Un homme passe discrètement derrière la cabane : l’attente est longue et il est manifestement pris d’un besoin naturel.
Enfin, un jeune Africain, dont le maintien mêle la distinction et la grâce, se retire à son tour. Il étend soigneusement son blouson sur le sol, retire ses chaussures et se prosterne. Il prie avec une concentration presque tangible, qui nous émeut. Nous comprendrons peu après que ce jeune homme vient d’être libéré et qu’il est venu récupérer ses affaires.
C’est sur cette dernière image de ferveur sereine, que nous pénétrons à notre tour dans le CRA.
Derrière la cabane, ces quelques mètres carrés nous ont offert, en peu de temps, l’image de la vie elle-même : complexe, avec ses classes sociales, diverse avec ses cultures, truculente, avec ses plaisirs simples, mystique, avec ses pratiques religieuses.
Devant la cabane, le CRA dresse ses hauts murs et ses barbelés : c’est l’humanité enfermée, souffrante et accablée que nous allons voir. Le policier nous appelle, allez ! entrons !

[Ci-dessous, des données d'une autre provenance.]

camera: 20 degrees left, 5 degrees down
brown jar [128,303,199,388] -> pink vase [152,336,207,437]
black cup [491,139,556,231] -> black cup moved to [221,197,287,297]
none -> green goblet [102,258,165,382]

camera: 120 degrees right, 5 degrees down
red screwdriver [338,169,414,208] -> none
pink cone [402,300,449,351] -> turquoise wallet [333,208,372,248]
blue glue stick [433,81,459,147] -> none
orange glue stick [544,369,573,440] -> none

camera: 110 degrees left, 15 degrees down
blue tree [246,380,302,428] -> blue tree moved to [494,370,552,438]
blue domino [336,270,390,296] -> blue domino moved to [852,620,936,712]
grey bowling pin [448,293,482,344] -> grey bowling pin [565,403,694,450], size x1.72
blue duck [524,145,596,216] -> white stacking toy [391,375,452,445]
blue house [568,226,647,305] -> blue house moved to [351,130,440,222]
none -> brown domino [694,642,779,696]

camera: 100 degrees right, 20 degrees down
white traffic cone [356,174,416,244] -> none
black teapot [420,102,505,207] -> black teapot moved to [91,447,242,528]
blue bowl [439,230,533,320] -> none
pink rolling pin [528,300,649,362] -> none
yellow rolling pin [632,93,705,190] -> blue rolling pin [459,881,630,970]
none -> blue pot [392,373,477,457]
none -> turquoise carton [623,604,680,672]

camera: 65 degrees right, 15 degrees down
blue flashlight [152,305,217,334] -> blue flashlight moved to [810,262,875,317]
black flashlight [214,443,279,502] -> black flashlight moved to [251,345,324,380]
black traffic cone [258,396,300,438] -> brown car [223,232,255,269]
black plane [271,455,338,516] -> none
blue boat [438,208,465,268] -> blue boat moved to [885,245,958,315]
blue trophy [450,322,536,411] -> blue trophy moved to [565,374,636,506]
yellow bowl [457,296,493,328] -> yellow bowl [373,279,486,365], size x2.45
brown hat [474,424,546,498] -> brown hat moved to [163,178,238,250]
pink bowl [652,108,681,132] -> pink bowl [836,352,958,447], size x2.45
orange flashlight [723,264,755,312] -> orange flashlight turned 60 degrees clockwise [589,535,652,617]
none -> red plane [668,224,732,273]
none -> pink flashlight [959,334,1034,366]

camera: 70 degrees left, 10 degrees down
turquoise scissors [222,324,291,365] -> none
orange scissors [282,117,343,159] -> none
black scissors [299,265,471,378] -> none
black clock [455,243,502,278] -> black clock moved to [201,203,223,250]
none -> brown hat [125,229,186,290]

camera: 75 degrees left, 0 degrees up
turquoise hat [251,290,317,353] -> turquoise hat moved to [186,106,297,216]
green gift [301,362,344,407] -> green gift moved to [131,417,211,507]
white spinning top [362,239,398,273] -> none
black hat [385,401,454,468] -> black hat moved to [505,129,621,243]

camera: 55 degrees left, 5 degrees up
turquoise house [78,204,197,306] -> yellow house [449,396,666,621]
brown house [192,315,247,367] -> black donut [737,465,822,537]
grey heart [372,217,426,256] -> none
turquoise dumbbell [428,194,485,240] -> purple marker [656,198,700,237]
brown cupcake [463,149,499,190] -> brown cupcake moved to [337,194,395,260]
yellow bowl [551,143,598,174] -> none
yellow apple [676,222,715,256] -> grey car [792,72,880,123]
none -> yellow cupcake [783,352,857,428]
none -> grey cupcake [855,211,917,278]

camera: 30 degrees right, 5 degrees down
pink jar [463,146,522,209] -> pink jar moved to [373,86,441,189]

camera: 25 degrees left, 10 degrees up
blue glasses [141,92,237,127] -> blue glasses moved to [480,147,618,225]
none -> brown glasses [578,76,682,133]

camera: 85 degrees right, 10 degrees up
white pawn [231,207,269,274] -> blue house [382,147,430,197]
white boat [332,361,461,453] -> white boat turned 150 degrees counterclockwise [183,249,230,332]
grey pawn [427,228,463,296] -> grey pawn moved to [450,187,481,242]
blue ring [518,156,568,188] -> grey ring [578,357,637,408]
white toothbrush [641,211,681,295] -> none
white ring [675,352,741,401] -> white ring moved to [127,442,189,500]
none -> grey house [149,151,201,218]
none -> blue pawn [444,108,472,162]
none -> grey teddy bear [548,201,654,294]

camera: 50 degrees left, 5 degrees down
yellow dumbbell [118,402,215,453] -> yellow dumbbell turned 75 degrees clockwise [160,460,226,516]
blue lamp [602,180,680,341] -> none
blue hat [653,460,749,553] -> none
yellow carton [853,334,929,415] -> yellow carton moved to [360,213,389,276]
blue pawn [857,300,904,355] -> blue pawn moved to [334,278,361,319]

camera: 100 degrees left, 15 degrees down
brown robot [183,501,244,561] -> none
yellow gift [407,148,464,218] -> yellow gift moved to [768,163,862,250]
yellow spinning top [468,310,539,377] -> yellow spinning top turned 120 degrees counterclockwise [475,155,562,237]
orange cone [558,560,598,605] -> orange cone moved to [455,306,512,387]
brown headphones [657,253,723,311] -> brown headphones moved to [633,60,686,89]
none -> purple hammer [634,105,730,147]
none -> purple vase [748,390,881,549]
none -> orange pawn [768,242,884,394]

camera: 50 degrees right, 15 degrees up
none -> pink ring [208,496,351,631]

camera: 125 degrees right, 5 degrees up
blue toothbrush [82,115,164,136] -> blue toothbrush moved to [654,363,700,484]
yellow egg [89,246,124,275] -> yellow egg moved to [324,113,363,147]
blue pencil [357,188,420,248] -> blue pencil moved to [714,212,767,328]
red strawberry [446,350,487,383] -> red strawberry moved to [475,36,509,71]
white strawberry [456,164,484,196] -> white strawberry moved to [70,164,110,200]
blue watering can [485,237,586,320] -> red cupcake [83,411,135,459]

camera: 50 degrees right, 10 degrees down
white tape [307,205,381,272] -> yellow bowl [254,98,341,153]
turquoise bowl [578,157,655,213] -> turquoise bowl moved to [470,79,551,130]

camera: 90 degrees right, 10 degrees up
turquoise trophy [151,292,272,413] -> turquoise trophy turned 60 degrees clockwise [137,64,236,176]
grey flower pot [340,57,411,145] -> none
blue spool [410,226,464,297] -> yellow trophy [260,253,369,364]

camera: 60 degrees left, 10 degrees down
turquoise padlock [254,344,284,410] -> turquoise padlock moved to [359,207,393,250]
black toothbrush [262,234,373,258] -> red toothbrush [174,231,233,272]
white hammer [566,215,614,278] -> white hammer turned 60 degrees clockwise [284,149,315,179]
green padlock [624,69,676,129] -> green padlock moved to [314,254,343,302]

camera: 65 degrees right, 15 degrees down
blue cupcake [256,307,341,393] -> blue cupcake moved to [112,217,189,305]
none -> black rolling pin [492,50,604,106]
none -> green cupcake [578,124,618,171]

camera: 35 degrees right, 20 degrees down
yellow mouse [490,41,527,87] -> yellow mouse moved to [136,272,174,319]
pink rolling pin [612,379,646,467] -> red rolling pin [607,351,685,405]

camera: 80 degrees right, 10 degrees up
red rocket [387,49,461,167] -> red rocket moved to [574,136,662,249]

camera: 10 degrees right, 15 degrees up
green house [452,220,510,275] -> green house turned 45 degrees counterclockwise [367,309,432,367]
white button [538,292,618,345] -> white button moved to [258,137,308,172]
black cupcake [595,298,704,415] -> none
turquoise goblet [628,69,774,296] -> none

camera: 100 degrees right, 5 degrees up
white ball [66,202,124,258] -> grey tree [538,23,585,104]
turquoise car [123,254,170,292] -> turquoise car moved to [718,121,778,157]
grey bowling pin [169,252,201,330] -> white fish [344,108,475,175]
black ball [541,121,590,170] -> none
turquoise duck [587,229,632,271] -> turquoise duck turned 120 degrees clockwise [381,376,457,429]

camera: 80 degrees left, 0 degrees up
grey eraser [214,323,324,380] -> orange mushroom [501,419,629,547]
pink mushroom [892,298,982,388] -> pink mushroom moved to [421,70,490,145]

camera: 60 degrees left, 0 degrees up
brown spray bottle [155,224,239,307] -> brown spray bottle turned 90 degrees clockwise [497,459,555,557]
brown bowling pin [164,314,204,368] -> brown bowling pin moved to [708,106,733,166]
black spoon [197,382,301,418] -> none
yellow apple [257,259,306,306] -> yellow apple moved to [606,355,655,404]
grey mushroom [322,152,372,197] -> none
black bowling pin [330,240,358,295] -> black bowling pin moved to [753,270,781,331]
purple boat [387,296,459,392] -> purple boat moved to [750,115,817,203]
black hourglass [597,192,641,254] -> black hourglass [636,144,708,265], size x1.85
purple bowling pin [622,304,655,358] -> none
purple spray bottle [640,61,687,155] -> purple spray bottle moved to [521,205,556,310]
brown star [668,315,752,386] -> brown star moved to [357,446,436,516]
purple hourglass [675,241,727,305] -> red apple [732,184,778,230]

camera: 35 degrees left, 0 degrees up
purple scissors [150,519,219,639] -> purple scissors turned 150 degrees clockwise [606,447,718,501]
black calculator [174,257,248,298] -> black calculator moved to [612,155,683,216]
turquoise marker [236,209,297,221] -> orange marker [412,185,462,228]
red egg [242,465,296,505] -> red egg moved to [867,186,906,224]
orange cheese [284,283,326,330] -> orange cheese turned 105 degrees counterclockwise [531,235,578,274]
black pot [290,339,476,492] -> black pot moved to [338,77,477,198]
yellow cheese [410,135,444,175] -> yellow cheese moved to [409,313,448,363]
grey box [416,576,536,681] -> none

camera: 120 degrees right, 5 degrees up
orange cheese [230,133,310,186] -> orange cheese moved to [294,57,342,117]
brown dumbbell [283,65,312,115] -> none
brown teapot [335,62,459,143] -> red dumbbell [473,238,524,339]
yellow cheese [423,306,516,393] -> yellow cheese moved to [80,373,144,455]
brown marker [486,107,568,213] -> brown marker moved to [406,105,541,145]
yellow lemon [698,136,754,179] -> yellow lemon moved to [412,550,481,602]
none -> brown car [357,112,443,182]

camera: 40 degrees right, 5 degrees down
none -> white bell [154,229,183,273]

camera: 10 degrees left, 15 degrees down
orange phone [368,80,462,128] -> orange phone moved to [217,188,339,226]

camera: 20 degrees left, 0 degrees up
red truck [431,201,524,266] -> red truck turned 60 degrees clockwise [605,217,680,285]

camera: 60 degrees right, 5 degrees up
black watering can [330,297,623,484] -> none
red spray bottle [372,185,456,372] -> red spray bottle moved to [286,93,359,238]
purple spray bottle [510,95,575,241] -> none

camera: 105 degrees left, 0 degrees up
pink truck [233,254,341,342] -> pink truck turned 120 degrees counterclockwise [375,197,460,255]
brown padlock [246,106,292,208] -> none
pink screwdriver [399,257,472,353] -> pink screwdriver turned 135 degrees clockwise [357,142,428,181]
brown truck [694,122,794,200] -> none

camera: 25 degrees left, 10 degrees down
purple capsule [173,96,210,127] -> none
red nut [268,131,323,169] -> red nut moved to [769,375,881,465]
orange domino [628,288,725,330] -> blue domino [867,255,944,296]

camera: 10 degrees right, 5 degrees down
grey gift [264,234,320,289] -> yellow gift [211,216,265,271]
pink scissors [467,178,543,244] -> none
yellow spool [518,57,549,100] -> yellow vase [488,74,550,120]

DEDANS : LES CONDITIONS DE RÉTENTION SE DURCISSENT


À l’entrée, la fouille est particulièrement minutieuse. Comme je m’en étonne, un policier réserviste m’explique que sa jeune collègue, fraîche émoulue de l’école de police, exécute sur nous ses travaux pratiques. Nous voici donc cobayes, soit !
En revanche, ce que nous constatons dans le local de visite au moment de repartir nous choque profondément : comme nous rassemblons nos affaires pour sortir, nous nous rendons compte que les retenus sont menottés, puis emmenés !
À nos questions, le même réserviste répond que c’est pour la sécurité des policiers ; en effet, une évasion a eu lieu, il y a 5 jours : deux retenus auraient escaladé les murs et réussi à s’enfuir. Jouant mon rôle favori (la mamie un peu larguée qui ne comprend rien), je demande, avec un accent angoissé : « Mais alors, ces fugueurs ont agressé des policiers ?
-    Pas du tout, répond mon interlocuteur. »
Du coup, le lien de causalité entre l’évasion et le menottage ne nous paraît pas très clair.
Rentrée à la maison, je me hâte d’interroger l’ASSFAM, qui ne peut que me confirmer cette nouvelle pratique désastreuse, pas du tout en lien avec l’évasion et même antérieure à elle.
La saisine du Contrôleur général des lieux de privation de liberté nous paraît urgente ! L'ASSFAM l'a déjà fait, la nôtre va suivre pour enfoncer le clou.